Les intéressés ayant contesté les décisions de refus qui leur ont été opposées, les deux juridictions allemandes demandent à la Cour de Justice des Communautés Européennes si l'article 73 du règlement (CEE) n° 1408/71 ne vise que les travailleurs non salariés qui répondent à la définition résultant des dispositions combinées de l'article 1er sous a) ii) et de l'annexe I point ï, C sous b) dudit règlement.

La Cour observe que, selon l'article 2 paragraphe 1 du règlement (CEE) n° 1408/71, relèvent du champ d'application personnel du règlement "les travailleurs salariés et les travailleurs non salariés qui sont ou ont été soumis à la législation de l'un ou de plusieurs États membres" et que selon l'article 1er sous a) du règlement, les termes de travailleur salarié ou non salarié désignent toute personne assurée dans le cadre d'un des régimes visés dans le champ d'application matériel du règlement. Elle précise que selon les définitions données ci-dessus, Monsieur Stöber, comme Monsieur Piosa Pereira relèvent du champ d'application du règlement dans la mesure où tous les deux sont assurés volontaires auprès d'une caisse légale (le premier est assuré volontaire contre le risque vieillesse et le second contre le risque maladie). Toutefois, l'annexe I point I, C sous b) à laquelle renvoie l'article 1er sous a) ii) du règlement (CEE) n° 1408/71, exclut les intéressés dans la mesure où ils ne sont pas assurés obligatoires.

La Cour indique qu'en vue de contribuer à la plus grande liberté possible de la libre circulation du travailleur migrant, elle a toujours interprété de manière très large la notion de travailleur non salarié. Toutefois, si dans une telle situation elle procédait de la même manière, cela reviendrait à priver de tout effet la disposition de l'annexe concernant l'application de la législation d'un État membre qui est libre de déterminer les conditions d'ouverture des droits aux prestations de sa législation de sécurité sociale.

Elle ajoute que la loi allemande, qui exige des enfants une condition de résidence sur le territoire allemand, établit une différence de traitement entre les personnes qui ont fait usage de leur droit à la libre circulation et ceux qui n'en ont pas fait usage, dans la mesure où les enfants des non migrants résideront plus que les autres en Allemagne. Il s'agit donc d'une discrimination, qui est incompatible avec l'article 52 du traité qui institue la liberté d'établissement et qui, objectivement, ne peut pas se justifier.

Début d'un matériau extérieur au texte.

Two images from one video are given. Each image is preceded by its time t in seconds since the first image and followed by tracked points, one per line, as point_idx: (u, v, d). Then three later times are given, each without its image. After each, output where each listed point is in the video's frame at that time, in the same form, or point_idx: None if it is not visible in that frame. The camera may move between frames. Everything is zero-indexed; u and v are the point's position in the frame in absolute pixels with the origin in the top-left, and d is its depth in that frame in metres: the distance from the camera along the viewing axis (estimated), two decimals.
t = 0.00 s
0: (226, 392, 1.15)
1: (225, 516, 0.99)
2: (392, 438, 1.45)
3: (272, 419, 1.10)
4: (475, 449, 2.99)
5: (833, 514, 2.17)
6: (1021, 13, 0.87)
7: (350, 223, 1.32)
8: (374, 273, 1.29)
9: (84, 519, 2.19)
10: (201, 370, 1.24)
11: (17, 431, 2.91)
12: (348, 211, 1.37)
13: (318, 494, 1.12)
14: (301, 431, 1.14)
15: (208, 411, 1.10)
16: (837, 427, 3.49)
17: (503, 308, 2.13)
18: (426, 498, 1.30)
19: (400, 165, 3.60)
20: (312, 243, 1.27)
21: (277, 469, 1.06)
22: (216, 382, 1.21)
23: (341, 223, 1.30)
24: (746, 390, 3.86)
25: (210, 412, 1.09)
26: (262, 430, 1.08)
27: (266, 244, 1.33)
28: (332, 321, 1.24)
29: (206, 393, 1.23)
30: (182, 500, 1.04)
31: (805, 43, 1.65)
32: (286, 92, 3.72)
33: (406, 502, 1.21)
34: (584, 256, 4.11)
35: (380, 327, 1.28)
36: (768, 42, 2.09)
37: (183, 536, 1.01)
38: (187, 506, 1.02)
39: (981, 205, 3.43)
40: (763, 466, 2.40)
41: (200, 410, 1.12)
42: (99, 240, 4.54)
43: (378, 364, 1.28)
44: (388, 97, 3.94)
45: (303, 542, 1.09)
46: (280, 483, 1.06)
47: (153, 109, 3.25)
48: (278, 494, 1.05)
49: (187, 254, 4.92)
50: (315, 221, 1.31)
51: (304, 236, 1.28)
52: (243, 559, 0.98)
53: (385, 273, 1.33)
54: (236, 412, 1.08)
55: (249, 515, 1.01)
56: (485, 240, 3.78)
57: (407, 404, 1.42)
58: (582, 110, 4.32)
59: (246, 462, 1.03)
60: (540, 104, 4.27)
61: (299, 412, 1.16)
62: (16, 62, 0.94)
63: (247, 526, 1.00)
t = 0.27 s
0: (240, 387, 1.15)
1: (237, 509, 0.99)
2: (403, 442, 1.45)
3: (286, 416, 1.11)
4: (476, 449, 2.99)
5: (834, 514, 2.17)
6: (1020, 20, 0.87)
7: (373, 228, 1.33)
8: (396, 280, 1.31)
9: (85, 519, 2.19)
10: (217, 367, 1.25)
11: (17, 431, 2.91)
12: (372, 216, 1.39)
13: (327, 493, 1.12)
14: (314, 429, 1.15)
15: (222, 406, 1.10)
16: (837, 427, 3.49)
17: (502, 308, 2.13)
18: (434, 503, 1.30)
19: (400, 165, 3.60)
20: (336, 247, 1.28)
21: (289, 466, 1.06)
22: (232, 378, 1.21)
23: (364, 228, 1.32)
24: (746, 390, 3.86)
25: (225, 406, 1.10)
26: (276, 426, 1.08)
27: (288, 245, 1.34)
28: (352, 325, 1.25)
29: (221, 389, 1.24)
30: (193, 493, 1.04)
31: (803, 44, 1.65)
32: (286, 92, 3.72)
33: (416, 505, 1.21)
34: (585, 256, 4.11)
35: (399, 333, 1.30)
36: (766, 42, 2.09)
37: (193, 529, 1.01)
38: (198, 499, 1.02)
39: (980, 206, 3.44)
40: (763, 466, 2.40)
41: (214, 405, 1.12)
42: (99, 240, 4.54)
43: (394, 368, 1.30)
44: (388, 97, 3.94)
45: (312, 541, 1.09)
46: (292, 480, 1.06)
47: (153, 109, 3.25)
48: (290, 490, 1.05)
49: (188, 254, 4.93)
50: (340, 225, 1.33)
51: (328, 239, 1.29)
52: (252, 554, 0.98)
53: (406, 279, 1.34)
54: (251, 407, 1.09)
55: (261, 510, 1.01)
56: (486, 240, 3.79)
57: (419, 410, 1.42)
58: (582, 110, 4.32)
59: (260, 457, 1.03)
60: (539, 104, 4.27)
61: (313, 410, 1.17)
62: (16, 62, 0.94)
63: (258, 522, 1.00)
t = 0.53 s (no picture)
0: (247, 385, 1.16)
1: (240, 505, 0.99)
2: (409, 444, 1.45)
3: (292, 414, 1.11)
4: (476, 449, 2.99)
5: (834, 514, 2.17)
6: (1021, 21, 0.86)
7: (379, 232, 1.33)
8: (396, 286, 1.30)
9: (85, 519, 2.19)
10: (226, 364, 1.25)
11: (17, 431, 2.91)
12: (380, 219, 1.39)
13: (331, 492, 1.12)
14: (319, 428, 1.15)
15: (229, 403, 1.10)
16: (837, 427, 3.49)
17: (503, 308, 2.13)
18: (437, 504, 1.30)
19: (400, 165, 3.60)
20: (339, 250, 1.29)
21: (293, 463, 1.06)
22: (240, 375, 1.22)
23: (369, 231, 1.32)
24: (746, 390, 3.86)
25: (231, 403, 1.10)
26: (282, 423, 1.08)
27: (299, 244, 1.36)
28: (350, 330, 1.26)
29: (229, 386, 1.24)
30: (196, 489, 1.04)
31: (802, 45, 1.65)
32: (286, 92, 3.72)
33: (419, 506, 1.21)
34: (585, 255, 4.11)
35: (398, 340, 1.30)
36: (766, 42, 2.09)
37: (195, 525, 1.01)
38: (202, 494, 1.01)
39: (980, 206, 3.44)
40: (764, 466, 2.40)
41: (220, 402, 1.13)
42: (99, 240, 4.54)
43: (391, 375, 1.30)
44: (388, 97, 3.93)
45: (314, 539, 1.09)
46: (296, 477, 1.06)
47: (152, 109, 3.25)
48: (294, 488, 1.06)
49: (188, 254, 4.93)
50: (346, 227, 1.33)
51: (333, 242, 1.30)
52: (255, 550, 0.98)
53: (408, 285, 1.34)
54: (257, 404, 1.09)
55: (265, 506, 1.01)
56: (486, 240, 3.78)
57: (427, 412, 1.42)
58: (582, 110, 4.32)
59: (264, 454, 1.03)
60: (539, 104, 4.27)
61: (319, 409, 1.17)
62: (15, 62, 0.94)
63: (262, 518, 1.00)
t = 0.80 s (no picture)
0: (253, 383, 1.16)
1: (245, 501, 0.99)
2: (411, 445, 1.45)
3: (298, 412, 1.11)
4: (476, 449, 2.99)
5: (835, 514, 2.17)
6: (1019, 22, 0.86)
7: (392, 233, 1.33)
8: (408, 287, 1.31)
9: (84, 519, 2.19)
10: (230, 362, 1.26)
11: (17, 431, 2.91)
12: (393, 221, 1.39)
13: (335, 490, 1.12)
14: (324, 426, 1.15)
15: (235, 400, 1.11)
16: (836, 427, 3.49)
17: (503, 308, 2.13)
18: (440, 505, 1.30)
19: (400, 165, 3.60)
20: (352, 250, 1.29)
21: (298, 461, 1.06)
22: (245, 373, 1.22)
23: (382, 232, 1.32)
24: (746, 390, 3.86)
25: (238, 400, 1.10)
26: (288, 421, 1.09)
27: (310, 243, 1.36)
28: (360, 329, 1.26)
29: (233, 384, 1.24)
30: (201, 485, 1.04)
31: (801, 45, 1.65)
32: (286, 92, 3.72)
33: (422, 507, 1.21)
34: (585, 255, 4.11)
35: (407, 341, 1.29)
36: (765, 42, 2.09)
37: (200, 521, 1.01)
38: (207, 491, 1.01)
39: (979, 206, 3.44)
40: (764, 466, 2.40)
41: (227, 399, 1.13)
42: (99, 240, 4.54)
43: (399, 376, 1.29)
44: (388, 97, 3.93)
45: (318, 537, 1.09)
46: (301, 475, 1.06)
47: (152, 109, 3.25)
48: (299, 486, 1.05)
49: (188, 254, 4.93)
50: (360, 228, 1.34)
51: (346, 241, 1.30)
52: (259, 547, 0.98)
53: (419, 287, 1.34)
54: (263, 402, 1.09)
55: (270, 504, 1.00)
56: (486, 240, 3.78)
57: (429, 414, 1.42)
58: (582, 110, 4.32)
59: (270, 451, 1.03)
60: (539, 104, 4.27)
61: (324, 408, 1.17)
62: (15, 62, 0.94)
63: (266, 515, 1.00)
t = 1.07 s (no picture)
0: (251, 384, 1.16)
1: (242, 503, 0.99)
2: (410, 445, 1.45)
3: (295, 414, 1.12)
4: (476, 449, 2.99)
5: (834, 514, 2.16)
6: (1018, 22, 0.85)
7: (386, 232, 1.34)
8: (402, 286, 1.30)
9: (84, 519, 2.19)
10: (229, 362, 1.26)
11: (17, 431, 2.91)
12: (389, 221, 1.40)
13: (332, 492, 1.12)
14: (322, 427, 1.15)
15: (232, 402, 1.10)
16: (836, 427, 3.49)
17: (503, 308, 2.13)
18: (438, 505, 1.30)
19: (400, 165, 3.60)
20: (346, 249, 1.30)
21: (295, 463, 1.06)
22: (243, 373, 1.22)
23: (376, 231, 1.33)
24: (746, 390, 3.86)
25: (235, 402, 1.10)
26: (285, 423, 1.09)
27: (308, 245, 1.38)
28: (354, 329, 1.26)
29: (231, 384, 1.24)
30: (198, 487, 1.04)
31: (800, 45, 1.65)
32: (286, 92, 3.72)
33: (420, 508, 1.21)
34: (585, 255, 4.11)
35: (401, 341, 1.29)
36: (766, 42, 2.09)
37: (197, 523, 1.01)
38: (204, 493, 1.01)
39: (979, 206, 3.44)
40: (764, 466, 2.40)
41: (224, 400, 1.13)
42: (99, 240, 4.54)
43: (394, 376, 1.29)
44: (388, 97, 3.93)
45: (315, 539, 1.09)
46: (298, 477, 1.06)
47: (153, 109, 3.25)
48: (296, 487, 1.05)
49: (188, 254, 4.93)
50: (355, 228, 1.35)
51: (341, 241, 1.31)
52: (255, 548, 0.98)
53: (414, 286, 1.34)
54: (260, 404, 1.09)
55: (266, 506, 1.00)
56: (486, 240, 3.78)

La Cour conclut que l'article 73 du règlement (CEE) n° 1408/71 ne vise que les travailleurs non salariés répondant aux définitions combinées de l'article 1er sous a) ii) et de l'annexe I, point I, C, sous b). Cependant, une telle position est contraire à l'article 52 du traité qui s'oppose à toute discrimination. Aussi, la Cour invite les autorités allemandes à appliquer à ces travailleurs non salariés non visés dans le règlement, les règles concernant les travailleurs non salariés qui, eux, relèvent du champ d'application du règlement.